• [Assignment] All of the data below should be set down again verbatim, without any images.

----- Records provided

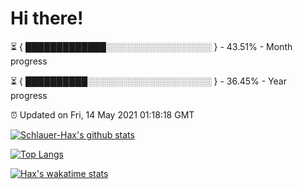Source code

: # Hi there!

⏳ { █████████████░░░░░░░░░░░░░░░░░ } - 43.51% - Month progress

⏳ { ██████████░░░░░░░░░░░░░░░░░░░░ } - 36.45% - Year progress

⏰ Updated on Fri, 14 May 2021 01:18:18 GMT


[![Schlauer-Hax's github stats](https://github-readme-stats.vercel.app/api?username=Schlauer-Hax&show_icons=true&theme=dark&count_private=true)](https://github.com/Schlauer-Hax)


[![Top Langs](https://github-readme-stats.vercel.app/api/top-langs/?username=Schlauer-Hax&layout=compact&theme=dark)](https://github.com/Schlauer-Hax?tab=repositories)


[![Hax's wakatime stats](https://github-readme-stats.vercel.app/api/wakatime?username=Hax&theme=dark)](https://wakatime.com/@Hax)

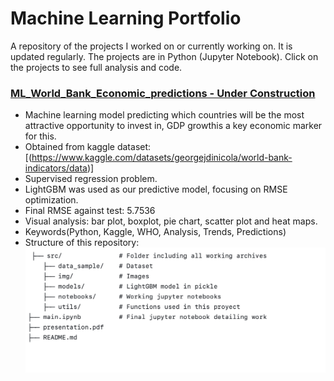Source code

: # Machine Learning Portfolio
 

A repository of the projects I worked on or currently working on. It is updated regularly. The projects are in Python (Jupyter Notebook). Click on the projects to see full analysis and code.


###  [ML_World_Bank_Economic_predictions  - Under Construction]([https://github.com/Martagilant/EDA/blob/main/main.ipynb](https://github.com/Martagilant/ML_WHO_Economic_predictions/blob/main/main.ipynb))

* Machine learning model predicting which countries will be the most attractive opportunity to invest in, GDP growthis a key economic marker for this.
* Obtained from kaggle dataset: [(https://www.kaggle.com/datasets/georgejdinicola/world-bank-indicators/data)]
* Supervised regression problem.
* LightGBM was used as our predictive model, focusing on RMSE optimization.
* Final RMSE against test: 5.7536
* Visual analysis: bar plot, boxplot, pie chart, scatter plot and heat maps.
* Keywords(Python, Kaggle, WHO, Analysis, Trends, Predictions)
* Structure of this repository:
  ![Structure](src/img/structure_src.png)
  



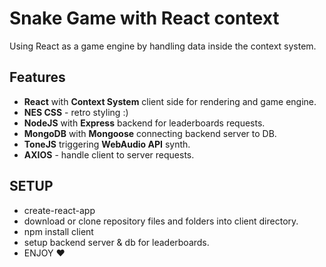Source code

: # Snake Game with React context

Using React as a game engine by handling data inside the context system.

## Features

* **React** with **Context System** client side for rendering and game engine.
* **NES CSS** - retro styling :)
* **NodeJS** with **Express** backend for leaderboards requests.
* **MongoDB** with **Mongoose** connecting backend server to DB.
* **ToneJS** triggering **WebAudio API** synth. 
* **AXIOS** - handle client to server requests.

## SETUP
* create-react-app
* download or clone repository files and folders into client directory.
* npm install client
* setup backend server & db for leaderboards.
* ENJOY ♥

----------

• [Response for this exercise]
Source code

: # Hi there!

⏳ { █████████████░░░░░░░░░░░░░░░░░ } - 43.51% - Month progress

⏳ { ██████████░░░░░░░░░░░░░░░░░░░░ } - 36.45% - Year progress

⏰ Updated on Fri, 14 May 2021 01:18:18 GMT


[![Schlauer-Hax's github stats](https://github-readme-stats.vercel.app/api?username=Schlauer-Hax&show_icons=true&theme=dark&count_private=true)](https://github.com/Schlauer-Hax)


[![Top Langs](https://github-readme-stats.vercel.app/api/top-langs/?username=Schlauer-Hax&layout=compact&theme=dark)](https://github.com/Schlauer-Hax?tab=repositories)


[![Hax's wakatime stats](https://github-readme-stats.vercel.app/api/wakatime?username=Hax&theme=dark)](https://wakatime.com/@Hax)

Source code

: # Machine Learning Portfolio
 

A repository of the projects I worked on or currently working on. It is updated regularly. The projects are in Python (Jupyter Notebook). Click on the projects to see full analysis and code.


###  [ML_World_Bank_Economic_predictions  - Under Construction]([https://github.com/Martagilant/EDA/blob/main/main.ipynb](https://github.com/Martagilant/ML_WHO_Economic_predictions/blob/main/main.ipynb))

* Machine learning model predicting which countries will be the most attractive opportunity to invest in, GDP growthis a key economic marker for this.
* Obtained from kaggle dataset: [(https://www.kaggle.com/datasets/georgejdinicola/world-bank-indicators/data)]
* Supervised regression problem.
* LightGBM was used as our predictive model, focusing on RMSE optimization.
* Final RMSE against test: 5.7536
* Visual analysis: bar plot, boxplot, pie chart, scatter plot and heat maps.
* Keywords(Python, Kaggle, WHO, Analysis, Trends, Predictions)
* Structure of this repository:
  ![Structure](src/img/structure_src.png)
  



Source code

: # Snake Game with React context

Using React as a game engine by handling data inside the context system.

## Features

* **React** with **Context System** client side for rendering and game engine.
* **NES CSS** - retro styling :)
* **NodeJS** with **Express** backend for leaderboards requests.
* **MongoDB** with **Mongoose** connecting backend server to DB.
* **ToneJS** triggering **WebAudio API** synth. 
* **AXIOS** - handle client to server requests.

## SETUP
* create-react-app
* download or clone repository files and folders into client directory.
* npm install client
* setup backend server & db for leaderboards.
* ENJOY ♥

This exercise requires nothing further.